Since I didn't write a blog post yesterday, I wanted to put up a second post today about some of the research I am doing into fitness and meal planning. This kind of ties in with my earlier post on how I need to find a way to get (and stay) motivated to sweat and eat healthier.

I found some interesting information on Nerd Fitness about strength-training for women:

When you strength train with very heavy weights for low numbers of repetitions, you build incredibly DENSE, tight muscle. It’s funny, but if you really want that toned look in your legs, stomach, and arms – picking up small weights and doing lots of repetitions isn’t doing anything – it’s really heavy weights with low repetition that will sculpt the body you’re after.

If you strength train while eating a normal amount of calories, you will lose the fat on top of your muscle, and leave behind the muscle you already have – giving you that toned look. Make the mistake of just eating less and running more, you’ll burn through both fat and any muscle you have as you lose weight.

Wow. It makes sense, but I just never considered strength-training beyond the weight machines. I know that I like the feeling of a body well-used after I train in the gym, and now I want to keep track of my reps and weights and see how much weight I can get up to!

Because my bottom line in getting healthy is this: as much as I want to be at a healthy weight, and wear cute clothes, and not be uncomfortable with my stomach, arms and hips, more than anything else I want to be STRONG. I want to be impressive in my own way, fit and competitive and not able to just hide from life beneath layers of comfort food and belly jelly.

On another topic... I have mixed feelings about caffeine. It is crazy crazy difficult for me to wake up in the morning. I have perfected my lackluster routine to the point that I can now get ready for work in about 7 minutes - dressing, hair and packing a lunch (albeit, an unhealthy and over processed one) included. I do like the taste of coffee with a lot of cream and Splenda, but I know having an addiction to caffeine is so not good for my body. I like Spark from Advocare, but it is very expensive. $52 for a 45-serving canister. I think I am going to have to include it in my monthly budget though, as I can't seem to get out of bed in the morning!

I'm also wondering how much my sleep schedule (or lack thereof) is affecting my ability to get it together before noon. I get between 5-9 hours of sleep, and it’s never regulated. On work days I wake up between 6-7am, and on weekends I'm up whenever I'm hungry, sometimes taking a nap of two later in the day if I can. I push myself to stay up and clean, organize, cook, read, or anything else and end up suffering the next day. Plus even when I am getting up early, I don't always get to bed at a good/the same time. The lack of a schedule or even the same amount of sleep every night has got to be related to my lack of energy!
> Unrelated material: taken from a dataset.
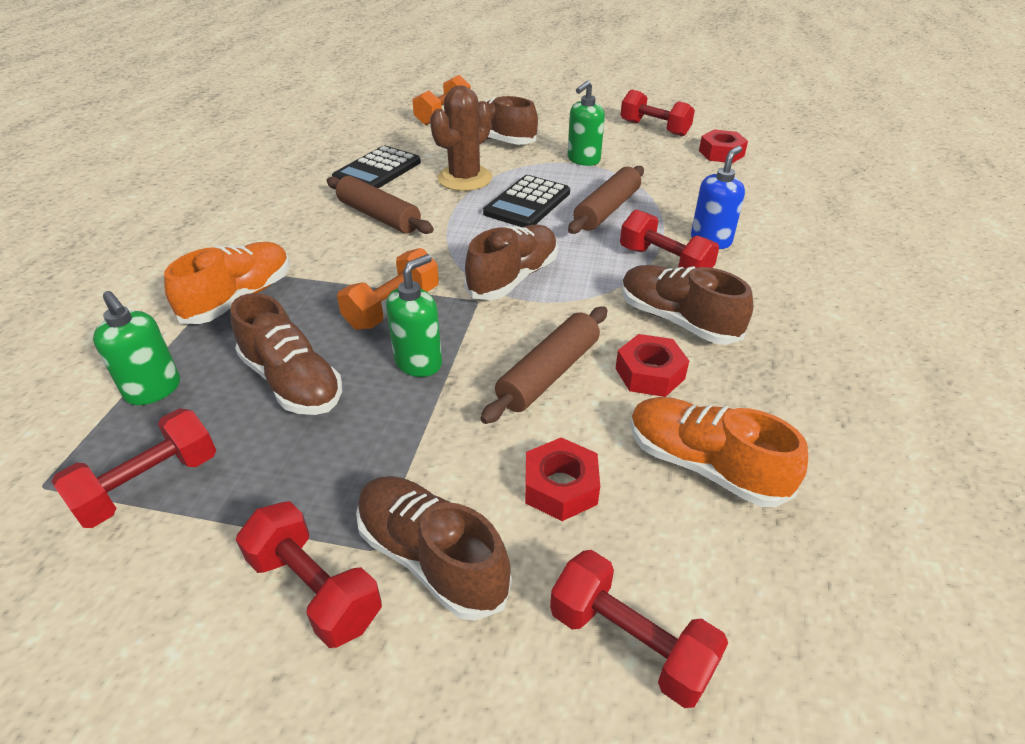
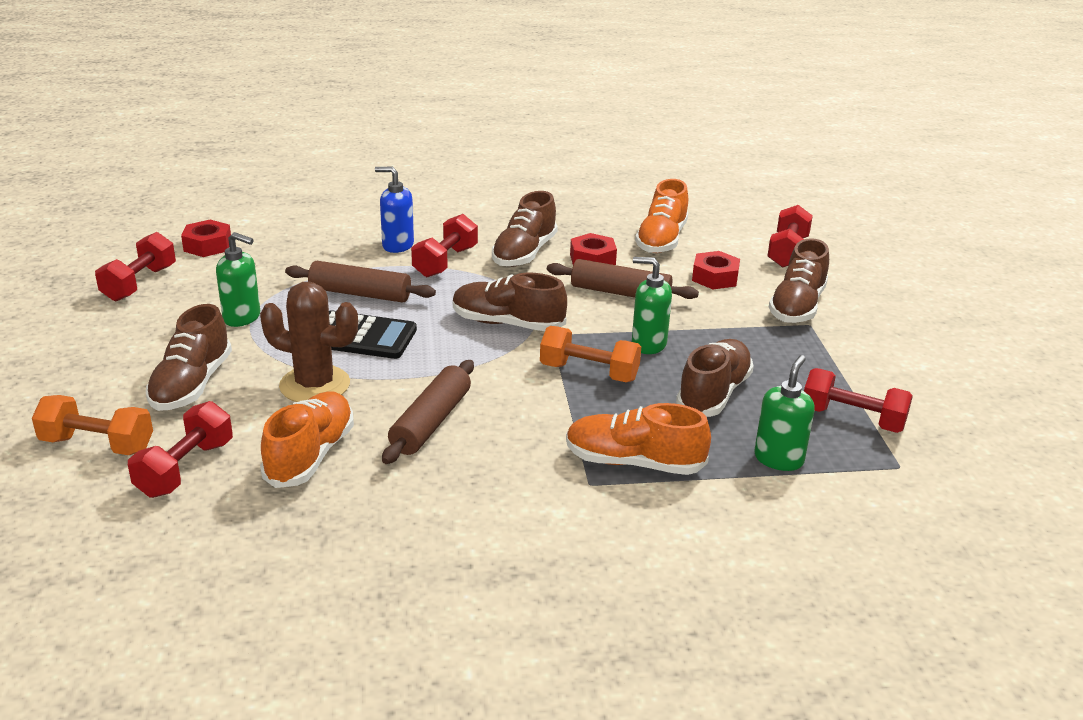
camera: 110 degrees left, 10 degrees down
red dumbbell [236,501,382,648] -> red dumbbell moved to [128,401,233,498]
black calculator [332,145,421,189] -> orange shoe [260,391,354,488]

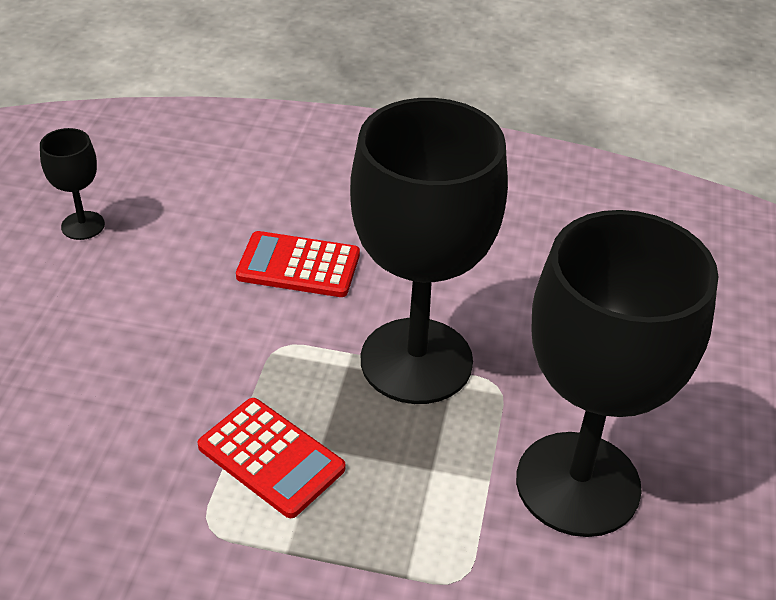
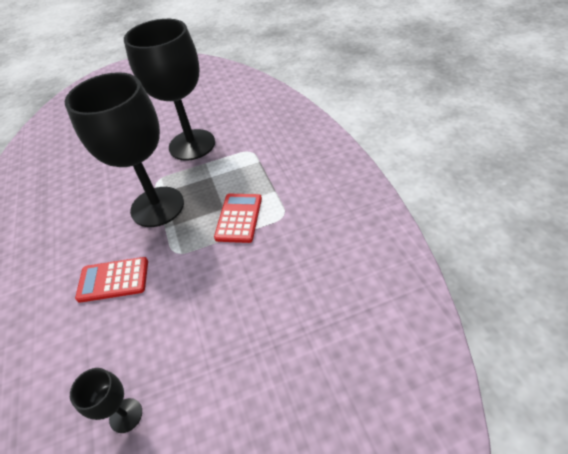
camera: 115 degrees left, 5 degrees up
red calculator [236,231,360,297] -> red calculator turned 105 degrees clockwise [75,257,148,303]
Do you have a sleep schedule? What kind of routine do you get into before bed and waking up that enables you to stick to the schedule? And do you prefer strength-training, cardio, or a combination of both?

Also from Nerd Fitness: What you eat will be 80% of your success or failure when it comes to fitness and health. Staci tried the “eat way less food” method of weight loss, and it turned her into a weak twig that couldn’t lift 5 pound dumbbells. She educated herself, started focusing on eating the right food, and now no longer cares how many calories she eats. She has boundless energy, way more confidence.
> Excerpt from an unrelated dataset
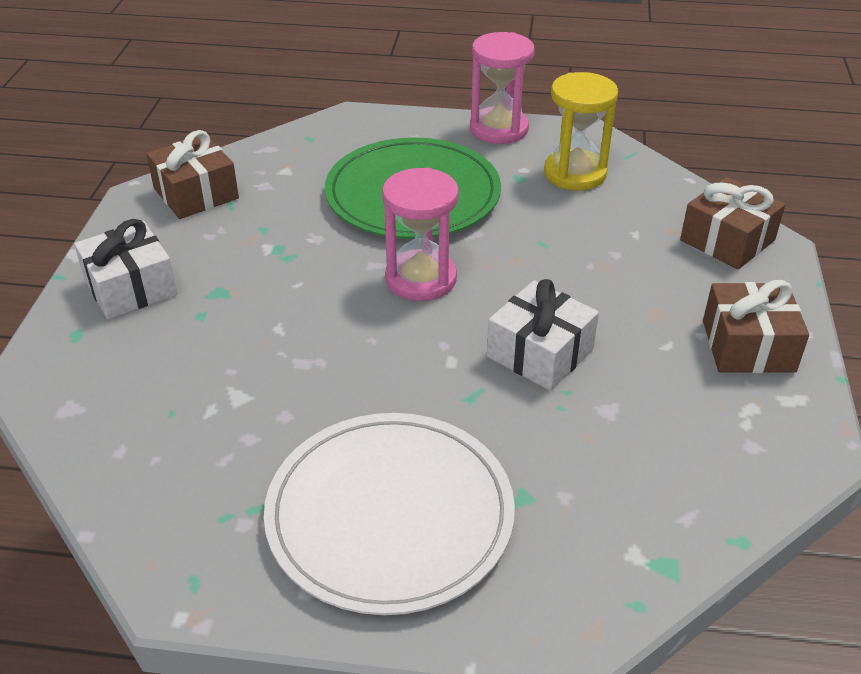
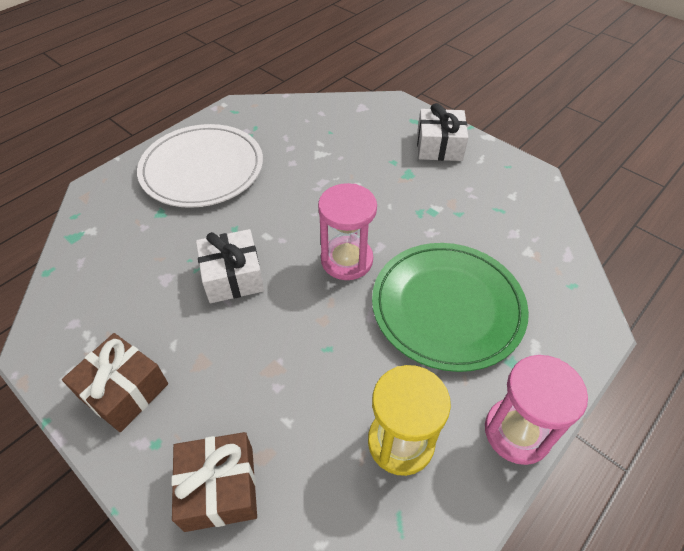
camera: 125 degrees right, 10 degrees up
brown gift [146,130,239,219] -> none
 I need to keep this in mind. Focus on strength and loving my body as opposed to a number on the scale. Staci on Nerd Fitness weighs 140lbs and is 5'4", and she looks healthy and amazing. To think I thought I would want to be 120-135lbs at the end of my journey, and I'm 5'8"! I won't LOOK good at that point. Health aside, we all have some vanity fueling our health goals - and if you disagree, I'm guessing you're not being honest with yourself about the "why" behind your motivation.